Guy Ritch’in İngiliz mafya dünyasının parodisini yaptığı “Lock, Stock and Two Smoking Barrels” ve “Snatch” filmlerindeki gibi bir hava var galiba “Kolpaçino”da da...
- Ş. Sezer: Evet, tema olarak bir benzerlik var gibi gözüküyor ama bizim öykümüz çok farklı. Zaten mafya parodilerinde konular ve durumlar hemen hemen aynı. Bir şekilde başka bir film çağrışım yaptırabilir. Biz yüzde 100 yerli malı bir mafya parodisi çekeceğiz.
- K. Ertem: Biz zaten “Kolpaçino”yu Şafak’la TRT’ye çektiğimiz bir yaz programındaki skeçlerden yola çıkarak çekmeye karar verdik. O skeçlerde Özgür diye çok matrak bir karakter ortaya çıkarmıştık. “Kolpaçino” da zaten Özgür’ün maceralarını izleyeceksiniz.
- S. Özkan: Şunu özellikle belirtmek istiyorum: Bir buçuk senedir bu öyküyle yaşıyoruz. Benim aklıma bir şey gelir gecenin ikisinde Şafak’ı ararım, o da aynı şekilde beni arar. “Kolpaçino”nun senaryosunu biz işte böyle yavaş yavaş, yaşayarak yazdık.
- Ş. Sezer: Eğer telefonlarımız dinleniyorsa içeri alınmamamız çok enteresan. Çünkü gecenin 2’sinde arıyoruz birbirimizi “Abi cesetleri ne yapacağız?”, “Gömelim abi, öyle daha iyi olur” falan diyoruz o anda da TV’de Erkegenekon’un kazı görüntüleri ekrana geliyor.
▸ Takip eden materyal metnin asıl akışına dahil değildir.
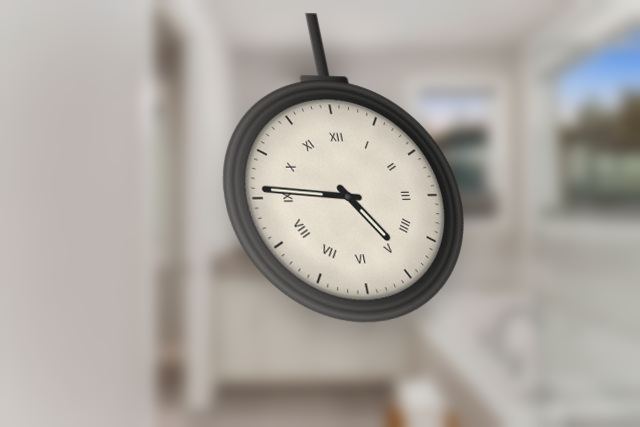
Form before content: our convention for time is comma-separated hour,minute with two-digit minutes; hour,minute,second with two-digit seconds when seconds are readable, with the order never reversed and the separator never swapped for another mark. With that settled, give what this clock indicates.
4,46
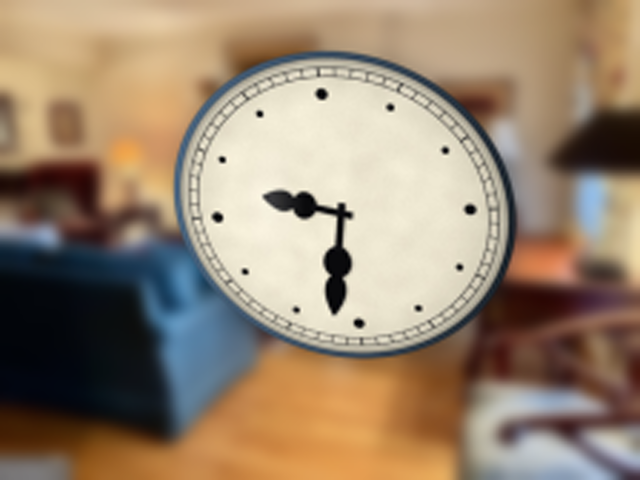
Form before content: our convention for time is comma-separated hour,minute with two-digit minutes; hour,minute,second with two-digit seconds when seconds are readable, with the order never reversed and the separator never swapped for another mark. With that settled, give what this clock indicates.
9,32
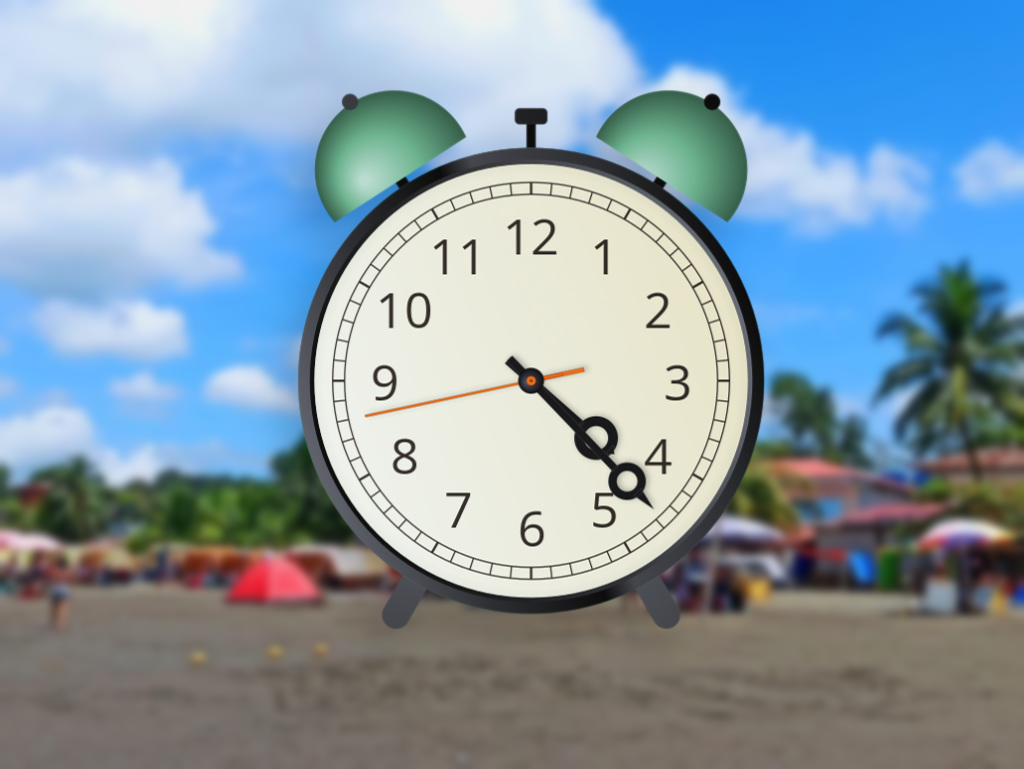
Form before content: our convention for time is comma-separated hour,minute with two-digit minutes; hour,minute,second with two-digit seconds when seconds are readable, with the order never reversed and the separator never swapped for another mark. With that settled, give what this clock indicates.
4,22,43
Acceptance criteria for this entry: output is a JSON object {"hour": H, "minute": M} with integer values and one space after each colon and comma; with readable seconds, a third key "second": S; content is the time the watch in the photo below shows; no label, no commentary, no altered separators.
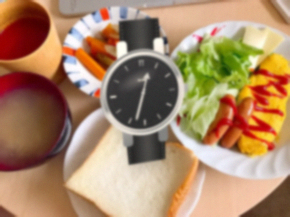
{"hour": 12, "minute": 33}
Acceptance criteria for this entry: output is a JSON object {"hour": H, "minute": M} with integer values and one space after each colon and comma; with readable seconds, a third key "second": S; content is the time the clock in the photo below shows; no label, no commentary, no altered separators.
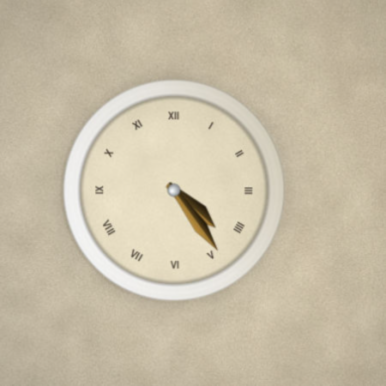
{"hour": 4, "minute": 24}
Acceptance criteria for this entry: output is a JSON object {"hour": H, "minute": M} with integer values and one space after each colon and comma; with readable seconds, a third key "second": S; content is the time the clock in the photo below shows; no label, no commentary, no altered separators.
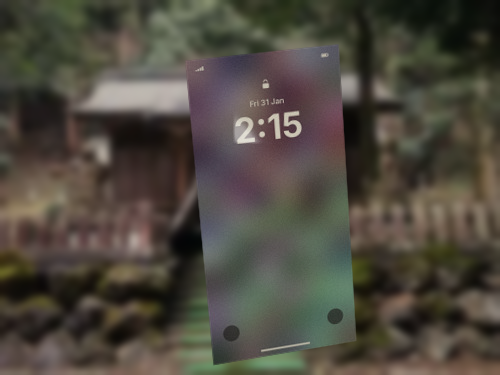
{"hour": 2, "minute": 15}
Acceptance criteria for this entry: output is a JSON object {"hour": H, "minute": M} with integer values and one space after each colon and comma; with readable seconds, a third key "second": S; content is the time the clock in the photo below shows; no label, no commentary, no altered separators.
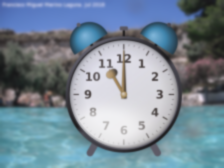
{"hour": 11, "minute": 0}
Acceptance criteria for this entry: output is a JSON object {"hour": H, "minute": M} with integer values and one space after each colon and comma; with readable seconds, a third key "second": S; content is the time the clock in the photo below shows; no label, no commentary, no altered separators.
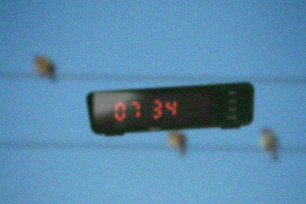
{"hour": 7, "minute": 34}
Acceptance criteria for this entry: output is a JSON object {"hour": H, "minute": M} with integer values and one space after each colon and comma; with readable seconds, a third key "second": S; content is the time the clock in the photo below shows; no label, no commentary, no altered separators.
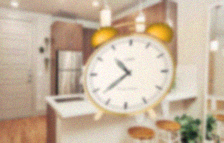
{"hour": 10, "minute": 38}
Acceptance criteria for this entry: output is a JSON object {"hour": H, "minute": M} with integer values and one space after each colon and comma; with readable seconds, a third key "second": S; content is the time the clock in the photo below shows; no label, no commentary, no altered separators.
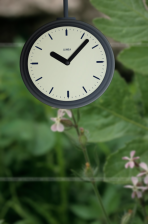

Peki bu filmi kim çekecek?
- Ş. Sezer: Biz Avşar Film ile anlaştık. “Kolpaçino” ve “ItMan”i Avşar Film ile birlikte çekeceğiz. Yönetmen olarak birkaç isim var aslında ama görüşmeler hâlâ devam ediyor. Yönetmen çok önemli. Anlaşabileceğimiz bir isim olsun istiyoruz. Kafandaki filmi çekmek için kendin yönetmen koltuğuna oturamıyorsun. Çünkü yönetmenlik tecrüben yok ve kimse sana 1.5-2 milyon dolar verip “Hadi filmi çek” demez.
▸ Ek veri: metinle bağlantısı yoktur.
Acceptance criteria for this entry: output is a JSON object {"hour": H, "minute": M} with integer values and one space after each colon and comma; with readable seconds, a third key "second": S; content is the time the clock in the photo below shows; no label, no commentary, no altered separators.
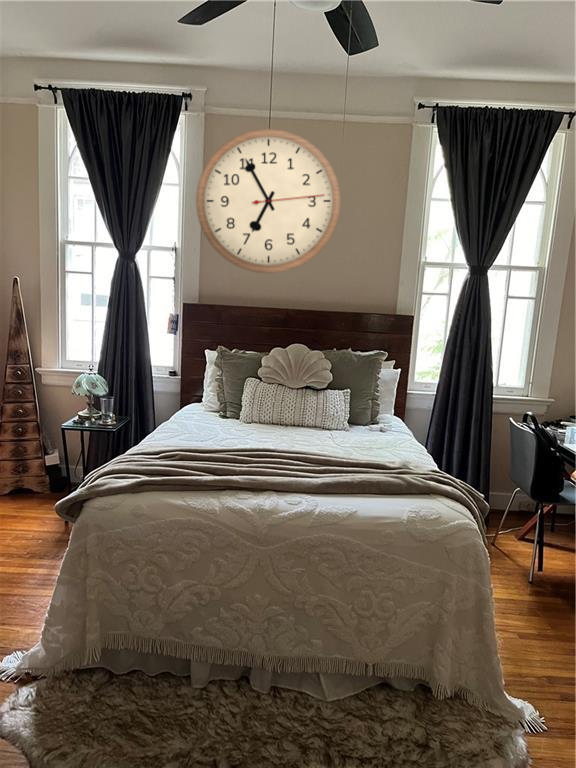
{"hour": 6, "minute": 55, "second": 14}
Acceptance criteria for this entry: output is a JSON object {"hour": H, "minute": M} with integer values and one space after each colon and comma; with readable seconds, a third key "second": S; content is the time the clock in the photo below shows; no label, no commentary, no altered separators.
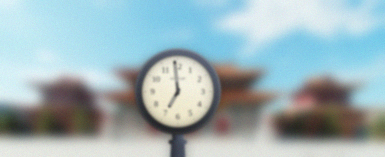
{"hour": 6, "minute": 59}
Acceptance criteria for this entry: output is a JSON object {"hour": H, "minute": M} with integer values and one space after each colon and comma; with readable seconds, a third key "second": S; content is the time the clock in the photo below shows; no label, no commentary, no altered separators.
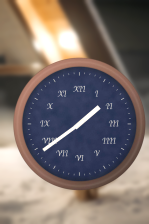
{"hour": 1, "minute": 39}
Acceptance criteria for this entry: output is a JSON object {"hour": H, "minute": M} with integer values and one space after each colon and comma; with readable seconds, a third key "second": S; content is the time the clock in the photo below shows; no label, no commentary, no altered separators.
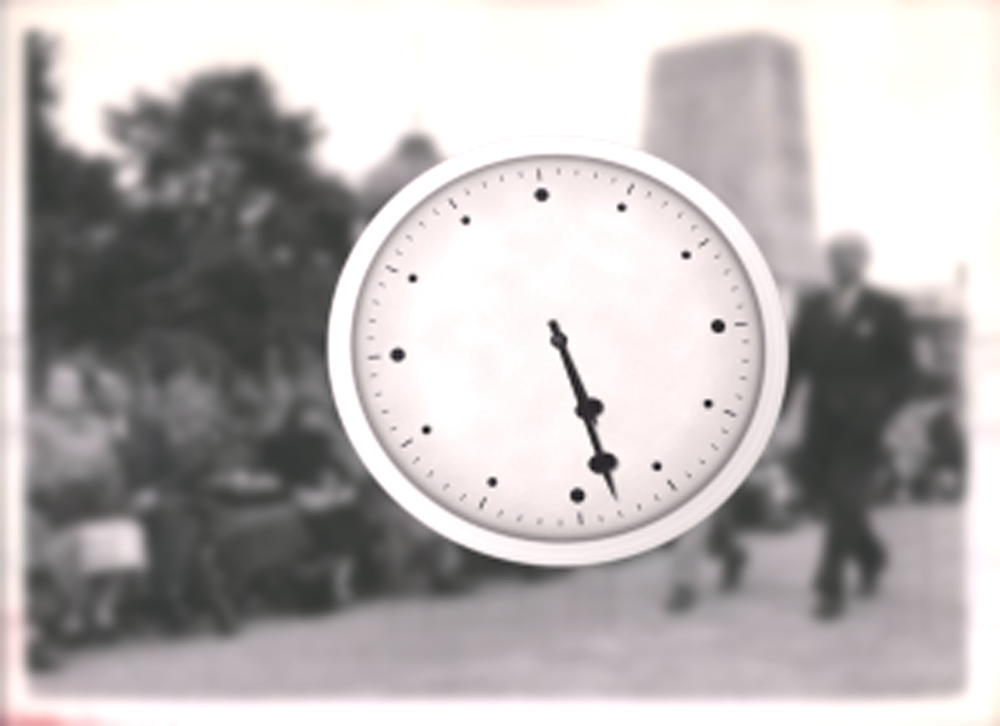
{"hour": 5, "minute": 28}
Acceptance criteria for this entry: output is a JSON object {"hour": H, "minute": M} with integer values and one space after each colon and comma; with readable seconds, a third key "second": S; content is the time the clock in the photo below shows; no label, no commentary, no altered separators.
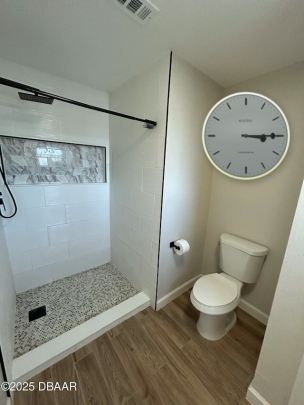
{"hour": 3, "minute": 15}
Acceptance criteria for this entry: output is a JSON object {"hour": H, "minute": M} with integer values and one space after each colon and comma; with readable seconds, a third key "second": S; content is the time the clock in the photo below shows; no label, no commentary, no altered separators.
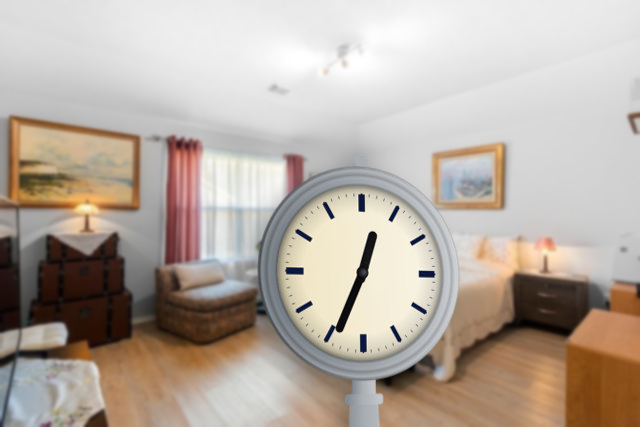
{"hour": 12, "minute": 34}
Yani siz yönlendirebileceğiniz bir yönetmen arıyorsunuz.
- Ş. Sezer: Evet, biraz öyle ama sonuçta filmi yönetmen çeker, kimse ona karışamaz. Bizim tek bir isteğimiz var kafamızdaki filmin çekilmesi. Yani anlaşmak, aynı dili konuşmak istiyoruz.
Aslında Cem Yılmaz ve Yılmaz Erdoğan tam sizin istediğiniz tarzda çalışıyorlar. Yanlarına genç bir yönetmen alıyorlar ve istedikleri filmi çekiyorlar.
- Ş. Sezer: Evet, Cem ve Yılmaz abinin kazandığı en güzel nokta da bu verdiğin örnek aslında. Çünkü istedikleri her şeyi perdeye taşıyabiliyorlar. Ancak bende öyle bir durum yok. Ben hep akıl danışırım. Tahminime göre benden sağlam bir yönetmen olmaz. ? Filmin çekimleri ne zaman başlıyor?
S. Özkan: “Kolpaçino”yu mayısta çekmeye başlayacağız. “ItMan” ise bu yaz sonu. İki filmin de senaryosu bitti gibi.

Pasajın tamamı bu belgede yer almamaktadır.